Glaucoma is an increase of pressure within the eye that eventually damages the optic nerve at the optic nerve head. Aqueous humor produced in the ciliary body travels into the anterior chamber through the pupil. If the aqueous cannot drain because the draining system, called the trabecular meshwork, is clogged or closed due to a narrowing, the aqueous is trapped.

Production of aqueous continues but there is nowhere for it to drain so it builds up and creates pressure that pushes backwards on the internal structures of the eye.

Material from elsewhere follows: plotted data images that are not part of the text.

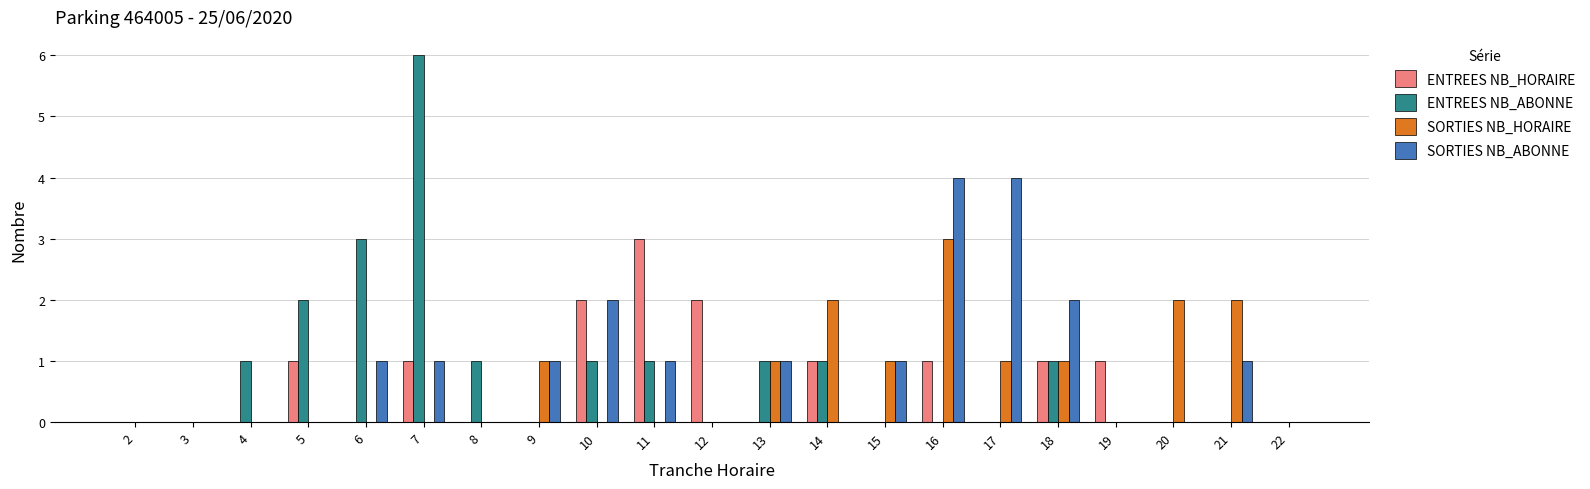

The value of SORTIES NB_HORAIRE at 20 is 1. True or false?

False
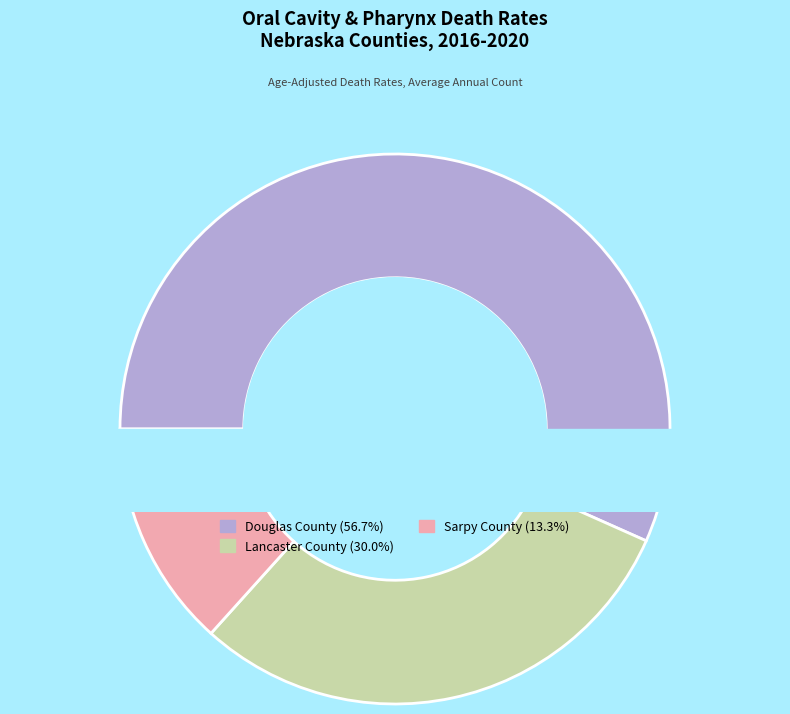

To the nearest percent, what portion does Sarpy County represent?

13%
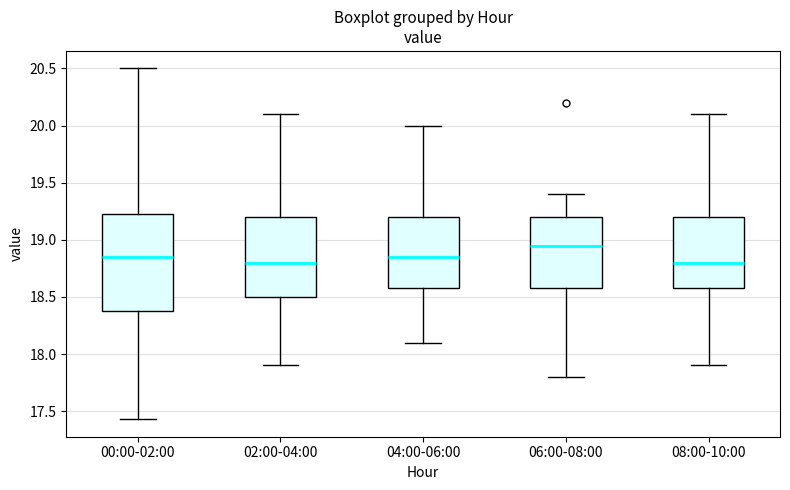

Where does the upper whisker of the box for 00:00-02:00 end on the y-axis? The values are not printed on the chart, so give them approximately, as read against the axis.

20.50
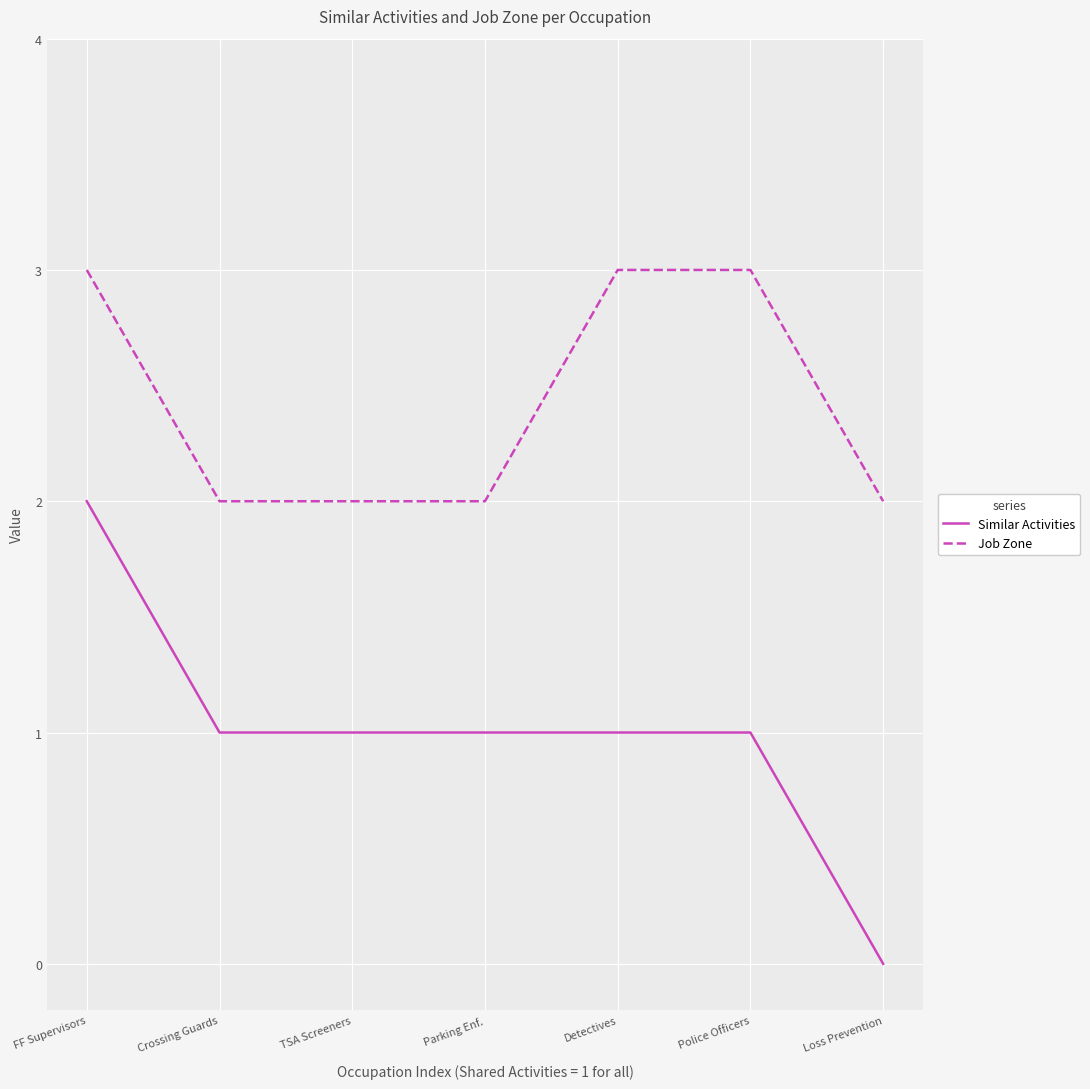

What are all the series names shown in the legend?

Similar Activities, Job Zone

Glaucoma damages the nerve fibers, blood vessels and the optic nerve. The result is a loss of the peripheral field of view. (From the companion eBook for “SIGHT, The Story of Vision,” free download at

Cheryl Murphy, O.D., teaches patients that, “Glaucoma is a condition which can slowly rob someone of their vision, and they may not even notice until significant damage has already been done to their eyes. This is because it is usually painless and virtually symptomless until it is already too late. Glaucoma is one more reason why yearly eye exams are so important. Getting eye pressures checked and having the eye doctor examine the physical appearance of a person’s optic nerves can help screen for early warning signs of glaucoma, which a person could have and not even know it; early diagnosis and treatment can make a difference in its prognosis.”